Tarkan bu krizi de atlatır

Deniz Akkaya’nın ‘dayak’ olayından sonra, şimdi de Alpay Aydın’ın ‘Megamasal’ kitabında Tarkan’lı günlerini anlatması konuşuluyor. Ama Tarkan’ın adını vermiyor Aydın, ‘Tarık’ diyor kitapta.

Oysa Sema Denker’e verdiği röportajda kabul ediyor zaten. ‘İsimleri değiştirdiniz mi?’ sorusuna ‘Evet’ yanıtını veriyor Aydın. Bu kitabı niye yazdığını ise yine aynı röportajda anlıyoruz: Sermayesi bitmiş!

Olaya Alpay Aydın tarafından bakılırsa, haklı bulunabilir. Oturmuş, hayatını yazmış, ‘kime ne?’ denilebilir. Ama ‘sermayesi biten’ Aydın’ın kitabındaki sattıracak malzeme kendi hayatı değil, bizzat ‘Tarık’, yani Tarkan’ı anımsatan kişi. Bu da neresinden baksanız nahoş bir durum.

Tarkan’ın ise bu konuda ilk krizi değil. Bundan önce de meşhur fotoğraf krizini yaşamıştı hatırlarsınız.

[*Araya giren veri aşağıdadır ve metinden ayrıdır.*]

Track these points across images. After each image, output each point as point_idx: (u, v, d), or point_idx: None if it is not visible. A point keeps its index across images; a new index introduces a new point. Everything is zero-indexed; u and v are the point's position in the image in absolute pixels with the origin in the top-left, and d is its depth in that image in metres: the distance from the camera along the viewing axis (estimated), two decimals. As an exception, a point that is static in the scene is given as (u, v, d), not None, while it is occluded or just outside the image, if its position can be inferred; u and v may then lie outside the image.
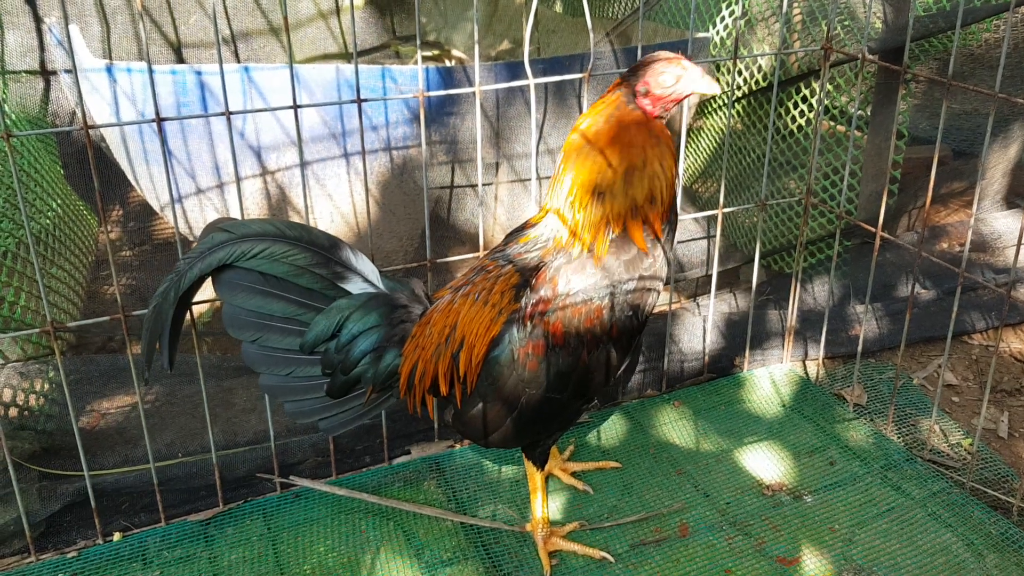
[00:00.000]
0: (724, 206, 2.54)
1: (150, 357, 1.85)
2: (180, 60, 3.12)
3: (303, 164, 1.98)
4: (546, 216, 1.87)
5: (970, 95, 4.41)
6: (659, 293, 1.89)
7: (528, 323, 1.81)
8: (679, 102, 1.80)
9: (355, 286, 1.91)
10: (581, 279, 1.79)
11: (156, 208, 2.93)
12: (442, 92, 2.47)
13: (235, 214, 2.86)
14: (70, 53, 1.86)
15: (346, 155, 2.85)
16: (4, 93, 2.17)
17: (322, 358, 1.92)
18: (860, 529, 2.14)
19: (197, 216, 2.86)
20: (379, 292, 1.93)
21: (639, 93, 1.78)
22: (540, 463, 2.06)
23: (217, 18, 2.57)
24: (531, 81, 2.21)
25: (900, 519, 2.17)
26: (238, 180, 1.92)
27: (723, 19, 3.44)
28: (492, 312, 1.85)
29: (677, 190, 1.85)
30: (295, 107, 2.00)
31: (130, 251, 3.57)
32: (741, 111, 3.41)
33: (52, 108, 2.76)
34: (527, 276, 1.84)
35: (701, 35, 3.17)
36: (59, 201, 3.00)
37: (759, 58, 3.12)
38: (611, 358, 1.88)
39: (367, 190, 2.39)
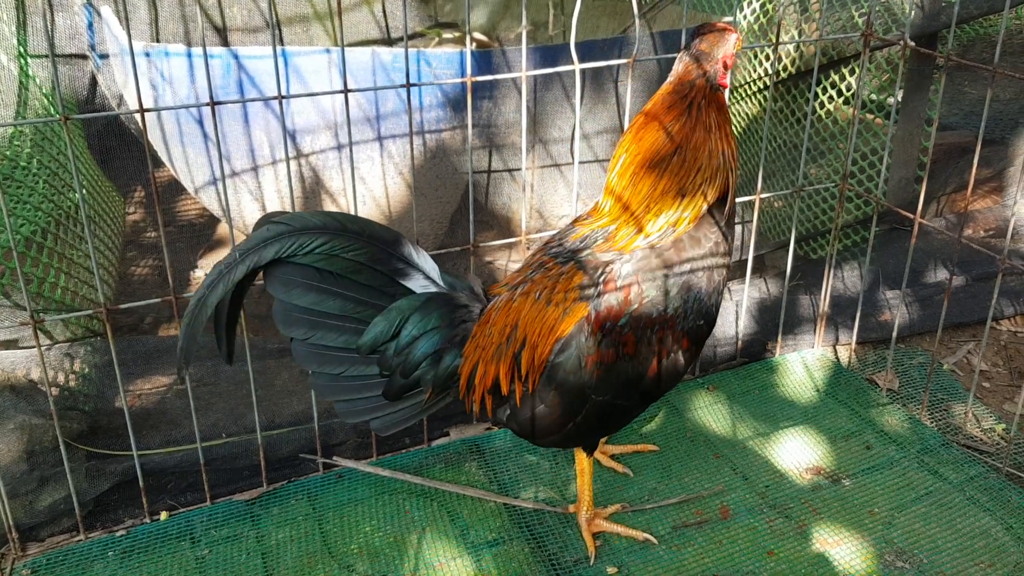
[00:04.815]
0: (757, 192, 2.55)
1: (187, 351, 1.76)
2: (225, 43, 3.12)
3: (351, 146, 1.98)
4: (602, 205, 1.84)
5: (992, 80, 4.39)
6: (722, 287, 1.86)
7: (599, 332, 1.75)
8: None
9: (416, 283, 1.84)
10: (652, 286, 1.74)
11: (190, 190, 2.94)
12: (489, 77, 2.47)
13: (271, 196, 2.87)
14: (126, 34, 1.86)
15: (379, 138, 2.86)
16: (54, 76, 2.18)
17: (379, 359, 1.86)
18: (899, 512, 2.17)
19: (231, 198, 2.87)
20: (439, 292, 1.87)
21: (721, 64, 1.74)
22: (590, 451, 2.07)
23: (267, 2, 2.57)
24: (576, 67, 2.22)
25: (938, 503, 2.20)
26: (288, 161, 1.93)
27: (750, 4, 3.44)
28: (556, 311, 1.79)
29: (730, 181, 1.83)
30: (345, 91, 2.01)
31: (155, 232, 3.58)
32: (763, 100, 3.41)
33: (99, 91, 2.76)
34: (591, 274, 1.78)
35: (727, 19, 3.17)
36: (92, 182, 3.01)
37: (780, 46, 3.11)
38: (681, 364, 1.85)
39: (413, 172, 2.39)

Bu olayın akabinde çıkıp konuşmuştu, ‘Özel hayatım kimseyi ilgilendirmez’ diye.

Peki şimdi konuşacak mı?

İma edilen karakterin, yani Alpay Aydın’la aşk yaşayan ‘Tarık’ın kendisi olduğunu kabul edecek mi?

Zannetmiyorum, Tarkan susacak ve bu ikinci krizi de atlatacak.

Zaten kimse ondan bir George Michael atağı filan beklemiyor.

Ama umarım şöyle şeyler yaşanmaz: Mesela birileri, ‘Ben Tarkan’ın erkekliğine kefilim’ gibi açıklamalar yapmaz.

Yoksa iş çığrından çıkar, herkes kendiliğinden ‘erkeklik’ notları verir Tarkan’a, ki bu memlekette en deli mesele biliyorsunuz erkeklik.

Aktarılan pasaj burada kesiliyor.